[Recorded information — start]

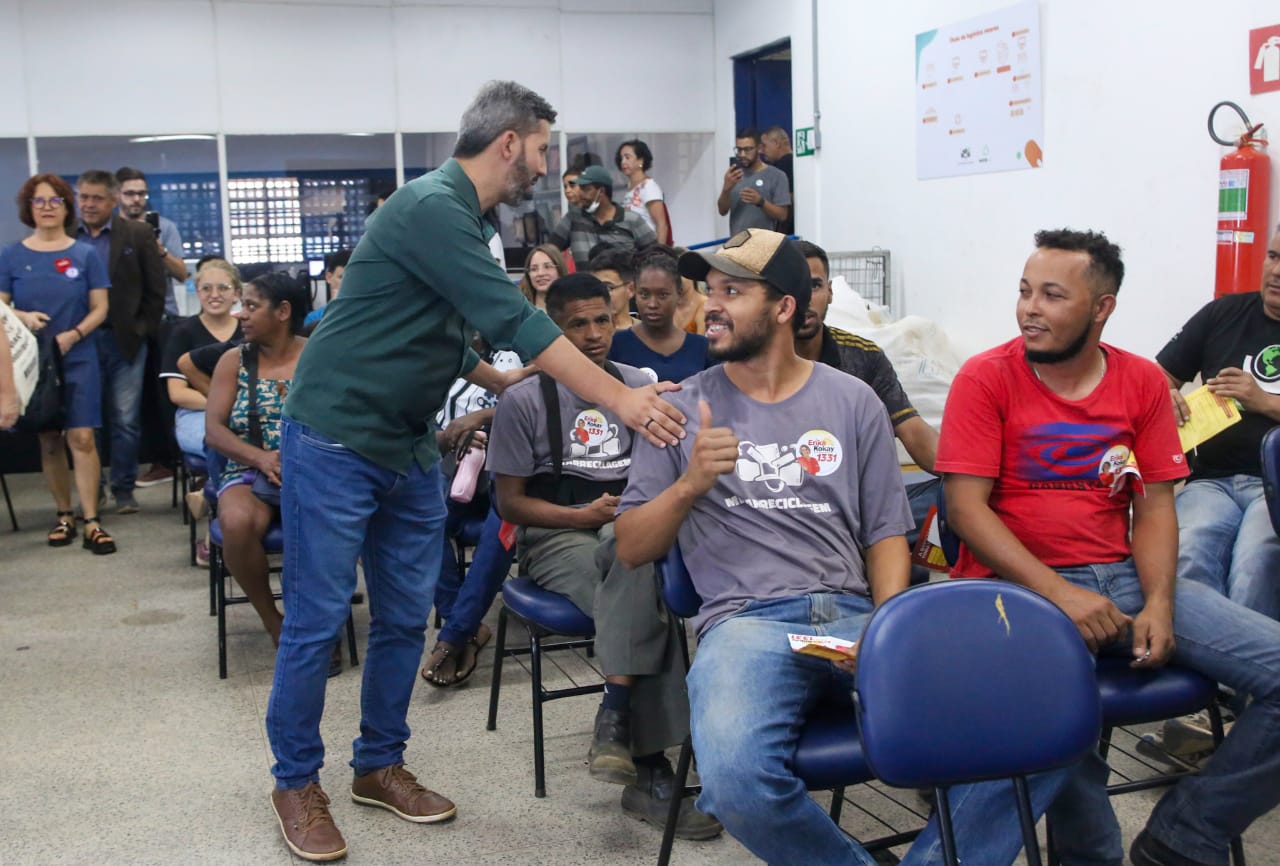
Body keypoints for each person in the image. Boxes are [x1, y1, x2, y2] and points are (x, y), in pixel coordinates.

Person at [264, 80, 686, 863]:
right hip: (335, 437)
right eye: (543, 148)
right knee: (317, 621)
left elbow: (434, 323)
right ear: (509, 142)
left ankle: (378, 765)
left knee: (403, 620)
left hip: (407, 444)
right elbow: (515, 318)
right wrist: (622, 401)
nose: (546, 165)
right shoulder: (432, 206)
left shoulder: (470, 220)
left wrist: (498, 381)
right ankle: (295, 782)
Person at [928, 228, 1280, 866]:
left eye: (1052, 295)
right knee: (1063, 723)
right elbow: (965, 510)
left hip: (1121, 580)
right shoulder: (986, 377)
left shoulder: (1141, 380)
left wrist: (1160, 602)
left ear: (1102, 307)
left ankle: (1185, 833)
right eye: (1024, 292)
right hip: (1017, 592)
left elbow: (1155, 506)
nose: (1030, 309)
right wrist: (1062, 595)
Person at [613, 228, 919, 866]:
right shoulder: (680, 408)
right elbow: (632, 547)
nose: (711, 305)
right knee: (734, 784)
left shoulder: (854, 401)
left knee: (1022, 724)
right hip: (747, 625)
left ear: (784, 307)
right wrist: (690, 483)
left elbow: (887, 534)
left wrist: (887, 626)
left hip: (854, 615)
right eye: (710, 290)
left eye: (734, 291)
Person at [489, 272, 719, 840]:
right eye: (577, 325)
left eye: (603, 321)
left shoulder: (638, 385)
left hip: (626, 526)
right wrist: (580, 516)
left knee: (633, 560)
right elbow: (510, 504)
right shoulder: (523, 399)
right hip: (554, 533)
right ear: (552, 330)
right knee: (646, 599)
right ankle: (652, 768)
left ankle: (617, 721)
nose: (594, 335)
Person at [1156, 225, 1280, 620]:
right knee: (1189, 550)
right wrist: (1164, 396)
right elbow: (1157, 377)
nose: (1276, 271)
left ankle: (1249, 660)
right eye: (1273, 257)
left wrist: (1264, 401)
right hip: (1210, 480)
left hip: (1274, 487)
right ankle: (1194, 653)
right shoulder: (1223, 313)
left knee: (1255, 563)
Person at [796, 240, 940, 580]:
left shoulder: (862, 356)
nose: (804, 299)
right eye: (793, 286)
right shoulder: (757, 363)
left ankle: (865, 555)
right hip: (794, 510)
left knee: (955, 496)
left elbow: (911, 428)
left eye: (814, 286)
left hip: (865, 511)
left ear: (830, 293)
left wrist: (969, 472)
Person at [0, 173, 115, 554]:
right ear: (28, 208)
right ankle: (64, 515)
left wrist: (75, 335)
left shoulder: (85, 254)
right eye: (39, 201)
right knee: (49, 439)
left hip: (79, 355)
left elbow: (100, 308)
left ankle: (91, 519)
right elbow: (0, 308)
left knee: (82, 437)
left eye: (55, 200)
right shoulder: (11, 255)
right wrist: (23, 316)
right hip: (33, 361)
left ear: (67, 207)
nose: (47, 207)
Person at [205, 272, 309, 646]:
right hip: (249, 469)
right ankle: (273, 620)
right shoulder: (233, 361)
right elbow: (214, 431)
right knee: (235, 522)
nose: (240, 314)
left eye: (251, 306)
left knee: (332, 524)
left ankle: (315, 622)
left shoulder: (317, 356)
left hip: (312, 469)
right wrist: (261, 458)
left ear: (283, 311)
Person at [420, 335, 525, 687]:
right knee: (425, 519)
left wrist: (481, 420)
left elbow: (545, 395)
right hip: (452, 466)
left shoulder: (525, 350)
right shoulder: (435, 354)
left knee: (503, 521)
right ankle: (465, 626)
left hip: (512, 466)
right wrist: (451, 436)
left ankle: (454, 636)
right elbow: (419, 428)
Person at [75, 169, 167, 514]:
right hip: (80, 341)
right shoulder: (68, 236)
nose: (89, 204)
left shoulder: (137, 233)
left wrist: (142, 329)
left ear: (113, 200)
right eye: (83, 197)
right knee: (86, 421)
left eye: (97, 198)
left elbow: (156, 289)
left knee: (125, 419)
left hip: (126, 340)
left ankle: (124, 489)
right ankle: (93, 490)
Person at [117, 166, 188, 488]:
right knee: (134, 402)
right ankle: (141, 466)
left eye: (141, 193)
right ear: (118, 195)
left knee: (164, 397)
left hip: (164, 321)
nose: (136, 199)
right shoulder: (112, 232)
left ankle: (169, 462)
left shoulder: (165, 228)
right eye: (130, 193)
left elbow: (182, 274)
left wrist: (158, 247)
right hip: (125, 325)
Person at [162, 259, 243, 464]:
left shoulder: (249, 330)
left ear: (236, 293)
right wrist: (228, 405)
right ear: (197, 292)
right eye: (206, 288)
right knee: (223, 445)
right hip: (197, 414)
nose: (214, 295)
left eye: (223, 288)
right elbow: (177, 393)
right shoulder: (183, 333)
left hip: (245, 412)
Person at [608, 248, 713, 382]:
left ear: (679, 293)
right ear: (634, 292)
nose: (652, 304)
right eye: (644, 294)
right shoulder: (616, 345)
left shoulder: (702, 348)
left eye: (663, 295)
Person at [548, 165, 657, 268]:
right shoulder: (573, 218)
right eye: (580, 188)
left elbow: (657, 256)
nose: (581, 194)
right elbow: (549, 251)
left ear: (601, 191)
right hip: (586, 281)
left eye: (586, 189)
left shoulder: (632, 220)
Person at [717, 129, 791, 236]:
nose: (742, 154)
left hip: (765, 241)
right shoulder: (733, 176)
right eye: (739, 149)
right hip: (737, 241)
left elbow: (782, 215)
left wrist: (760, 201)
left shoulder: (777, 176)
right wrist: (726, 189)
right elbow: (722, 211)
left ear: (759, 148)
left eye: (747, 149)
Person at [615, 139, 670, 245]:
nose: (623, 162)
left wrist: (659, 251)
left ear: (640, 161)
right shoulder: (630, 187)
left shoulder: (648, 186)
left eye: (627, 157)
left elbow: (661, 224)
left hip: (648, 247)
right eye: (621, 158)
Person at [587, 246, 638, 333]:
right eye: (594, 288)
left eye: (608, 288)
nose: (599, 294)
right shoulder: (586, 333)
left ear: (631, 289)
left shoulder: (648, 333)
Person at [303, 249, 350, 332]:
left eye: (352, 278)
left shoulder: (365, 314)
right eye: (341, 277)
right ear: (328, 277)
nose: (348, 283)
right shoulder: (313, 318)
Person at [760, 127, 795, 236]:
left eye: (764, 146)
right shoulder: (795, 163)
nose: (761, 151)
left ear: (776, 143)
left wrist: (781, 232)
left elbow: (789, 200)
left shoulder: (784, 166)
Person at [517, 243, 566, 309]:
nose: (540, 273)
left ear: (560, 270)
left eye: (547, 267)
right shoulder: (519, 308)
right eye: (534, 269)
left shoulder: (572, 307)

[Recorded information — finish]

Your objective | Copy nothing but the lines from the first one in the listing through the line with "right ear: (509, 142)", and omit the pictures.

Task output |
Body keypoints for each person in the image. Boxes are [x1, y1, x2, y2] and points are (x, y), in pixel coordinates.

Person at [264, 80, 686, 863]:
right hip: (335, 437)
right eye: (543, 148)
right knee: (317, 621)
left elbow: (434, 323)
right ear: (509, 142)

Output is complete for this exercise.